The author had been educated in Paris as a physician, and afterward became tired of the world and joined the Franciscan order. Having come to Mexico he was assigned to Michoacan, where he served; but his uncertain health not allowing of his devoting himself to the more active duties of a missionary, he undertook the work of recording the chronicles of his province. He had intended to bring them down to 1640, and had prepared a vast plan, that he was not permitted to accomplish, sickness and death putting an end to his labors when he had recorded events only to 1565-6, though in some parts of his narrative are mentioned those of a later date. The work was probably written in the latter part of the 18th century—the last dates spoken of therein being of 1777—and breaks off with only a few pages in the third book. He was not satisfied with merely fulfilling the pious duty (of itself a laborious one) of chronicling the missionary life and services of the Franciscan and other religious orders, as well as of the church in general, within the region comprised in the Franciscan 'custodia' (as first constituted), and 'provincia' (as it became in 1566), of Michoacan and Jalisco, but taking up history from the earliest time of the western continent, gave an introduction, called by him Aparato, containing a narrative of events from the discovery of America to the capture of the Aztec capital by Cortés.

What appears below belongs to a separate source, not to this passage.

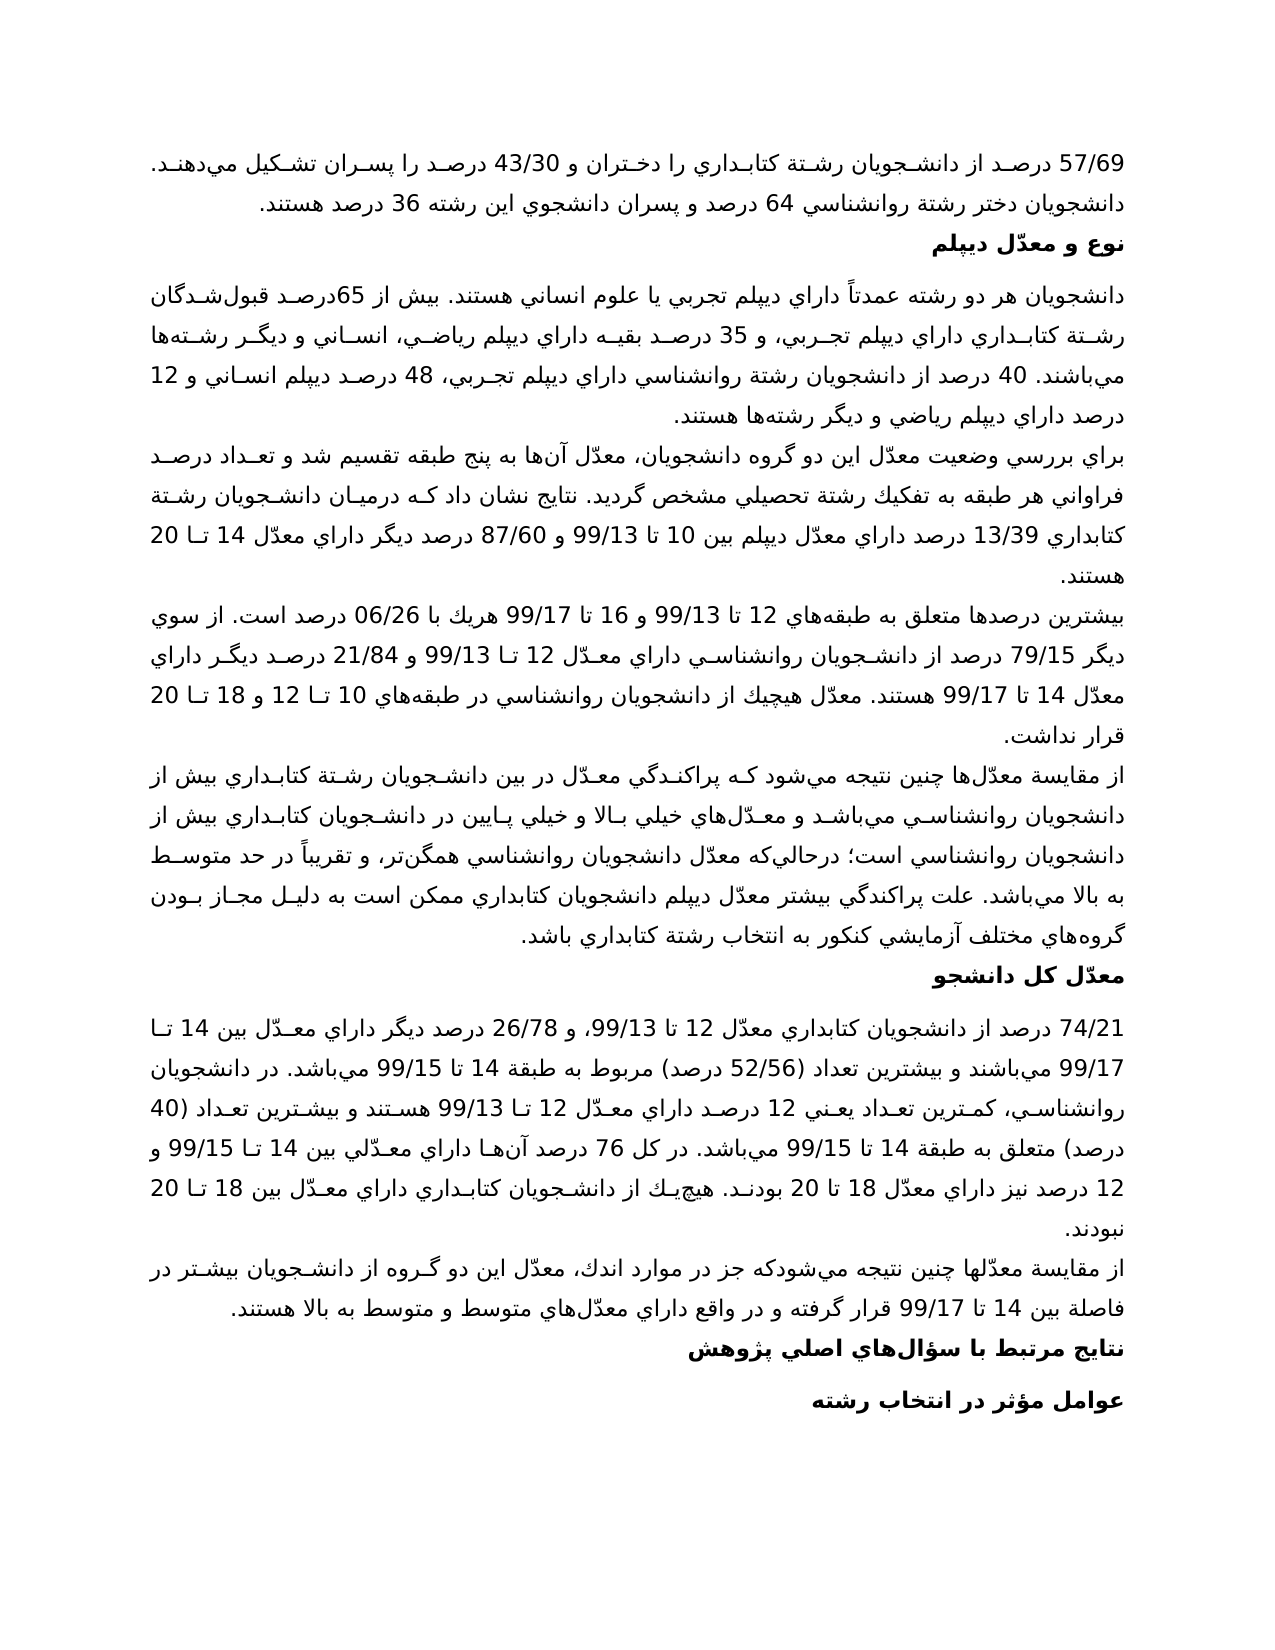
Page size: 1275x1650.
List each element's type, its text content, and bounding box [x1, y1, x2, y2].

text معد‌ّل كل دانشجو [150, 962, 1125, 989]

For the purpose of his work he gathered, as he tells us, a large quantity of MSS. and authentic documents, from which and from pertinent printed material (some 30 standard writers, with whom he at times disagrees) he drew his information, forming a collection of historical facts relating to the interior provinces, as far as New Mexico, and even to general history. Of many of the documents he gives full copies. The last part gives general remarks on Michoacan, physically and politically considered, from 1525 to 1566, and quite full information on agriculture, food of the natives, etc. The style of the work, bke that of most writings of churchmen of that period, is too prolix, and confused at times; the writer's judgment is often open to doubt, and his Spanish somewhat defective, which Beaumont himself attributes to his education in Paris; but such drawbacks must be overlooked, and the importance of the material chiefly considered. The Indian paintings at the end of the MS. copy give incidents of the first visits of the Spaniards to Michoacan, their reception by the Tarascans, labors of Franciscan priests, establishment of the episcopal see, litigation anent the capital of the province, and the last sheet gives colored drawings of coats-of-arms of the principal cities of Michoacan. My manuscript copy was taken from the Mexican archives.